**Consigne**
Recopiez tel quel, s'il vous plaît, le passage de l'extrait du document qui commence par « C'est dans ce » et se termine par « tout le monde... ».

══ Extrait du document

Londres, milieu des années 20. Dans le quotidien bien agencé de ses habitants, un monstre vient tout gâcher, et assassine des jeunes femmes, toutes blondes. La psychose s'empare de la ville, en particulier des jeunes femmes qui travaillent tard, comme par exemple les chorus girls du spectacle "Golden Curls (Boucles blondes)". Le meurtrier opère dans un quartier bien délimité, et laisse sur les cadavres de ses infortunées victimes un petit papier sur lequel il a dessiné un triangle, avec une inscription en guise de signature: The avenger (le vengeur)...

C'est dans ce contexte que dans une modeste bâtisse tenue par un couple de retraités, les Bunting, vient s'installer un mystérieux étranger. L'homme qui a décidé de louer la chambre est secret, peu bavard, mais surtout il tranche sur la petite famille simple par son air torturé et sa réaction d'horreur devant la décoration de la chambre: il fait tout de suite enlever les jolies images un peu polissonnes de beautés blondes déshabillées qui ornaient sa chambre. Par contre il s'entend très bien avec Daisy, la jolie fille blonde des Bunting, qui travaille comme mannequin, ce qui n'est pas du goût du fiancé auto-proclamé de celle-ci, un policier qui travaille sur l'affaire de l'Avenger; aussi, lorsqu'il devient de plus en plus clair que l'étranger non seulement est lié à l'affaire, mais pourrait bien être le meurtrier lui même, les choses se compliquent pour tout le monde...

════
══ Informations fournies

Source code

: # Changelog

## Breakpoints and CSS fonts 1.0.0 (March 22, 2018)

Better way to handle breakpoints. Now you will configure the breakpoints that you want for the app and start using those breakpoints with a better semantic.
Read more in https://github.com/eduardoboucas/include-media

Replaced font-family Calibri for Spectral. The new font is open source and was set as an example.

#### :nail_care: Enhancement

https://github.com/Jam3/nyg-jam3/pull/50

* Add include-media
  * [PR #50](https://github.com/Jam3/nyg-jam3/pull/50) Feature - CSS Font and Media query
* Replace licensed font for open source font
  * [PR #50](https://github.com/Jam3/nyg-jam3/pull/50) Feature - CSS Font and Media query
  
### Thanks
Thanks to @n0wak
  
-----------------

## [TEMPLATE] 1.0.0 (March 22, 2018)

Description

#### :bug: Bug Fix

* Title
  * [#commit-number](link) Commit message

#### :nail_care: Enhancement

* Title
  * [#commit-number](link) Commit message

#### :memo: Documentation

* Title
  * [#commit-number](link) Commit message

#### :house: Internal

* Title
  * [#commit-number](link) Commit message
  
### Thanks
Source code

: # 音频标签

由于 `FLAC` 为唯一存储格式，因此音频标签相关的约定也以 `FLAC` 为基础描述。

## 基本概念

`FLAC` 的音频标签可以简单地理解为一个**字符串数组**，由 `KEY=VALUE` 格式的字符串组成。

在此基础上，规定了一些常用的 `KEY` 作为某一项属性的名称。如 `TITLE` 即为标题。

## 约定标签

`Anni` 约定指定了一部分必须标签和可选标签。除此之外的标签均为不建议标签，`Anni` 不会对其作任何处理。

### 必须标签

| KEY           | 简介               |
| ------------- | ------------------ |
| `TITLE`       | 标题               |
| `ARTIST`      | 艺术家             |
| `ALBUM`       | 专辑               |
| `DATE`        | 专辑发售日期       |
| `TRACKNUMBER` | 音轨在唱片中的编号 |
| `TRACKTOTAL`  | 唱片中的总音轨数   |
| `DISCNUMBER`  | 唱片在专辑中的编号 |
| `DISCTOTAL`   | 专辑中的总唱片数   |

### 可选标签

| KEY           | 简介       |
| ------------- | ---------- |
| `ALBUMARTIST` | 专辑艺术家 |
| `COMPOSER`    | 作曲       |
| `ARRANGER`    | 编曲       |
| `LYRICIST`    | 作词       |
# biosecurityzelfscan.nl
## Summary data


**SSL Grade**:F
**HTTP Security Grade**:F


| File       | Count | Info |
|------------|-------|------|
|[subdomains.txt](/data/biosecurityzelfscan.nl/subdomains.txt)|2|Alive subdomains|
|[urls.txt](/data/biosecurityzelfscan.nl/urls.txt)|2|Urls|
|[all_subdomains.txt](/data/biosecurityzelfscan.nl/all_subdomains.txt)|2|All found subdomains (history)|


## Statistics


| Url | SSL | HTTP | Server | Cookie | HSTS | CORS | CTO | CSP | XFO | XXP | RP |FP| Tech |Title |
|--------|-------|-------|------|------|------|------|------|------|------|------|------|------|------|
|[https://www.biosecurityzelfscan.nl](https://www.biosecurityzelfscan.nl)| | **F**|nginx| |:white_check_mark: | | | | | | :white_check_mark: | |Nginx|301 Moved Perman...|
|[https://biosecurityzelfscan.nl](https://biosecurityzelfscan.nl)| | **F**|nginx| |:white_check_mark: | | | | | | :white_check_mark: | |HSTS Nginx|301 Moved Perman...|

════

**Tâche accomplie**
C'est dans ce contexte que dans une modeste bâtisse tenue par un couple de retraités, les Bunting, vient s'installer un mystérieux étranger. L'homme qui a décidé de louer la chambre est secret, peu bavard, mais surtout il tranche sur la petite famille simple par son air torturé et sa réaction d'horreur devant la décoration de la chambre: il fait tout de suite enlever les jolies images un peu polissonnes de beautés blondes déshabillées qui ornaient sa chambre. Par contre il s'entend très bien avec Daisy, la jolie fille blonde des Bunting, qui travaille comme mannequin, ce qui n'est pas du goût du fiancé auto-proclamé de celle-ci, un policier qui travaille sur l'affaire de l'Avenger; aussi, lorsqu'il devient de plus en plus clair que l'étranger non seulement est lié à l'affaire, mais pourrait bien être le meurtrier lui même, les choses se compliquent pour tout le monde...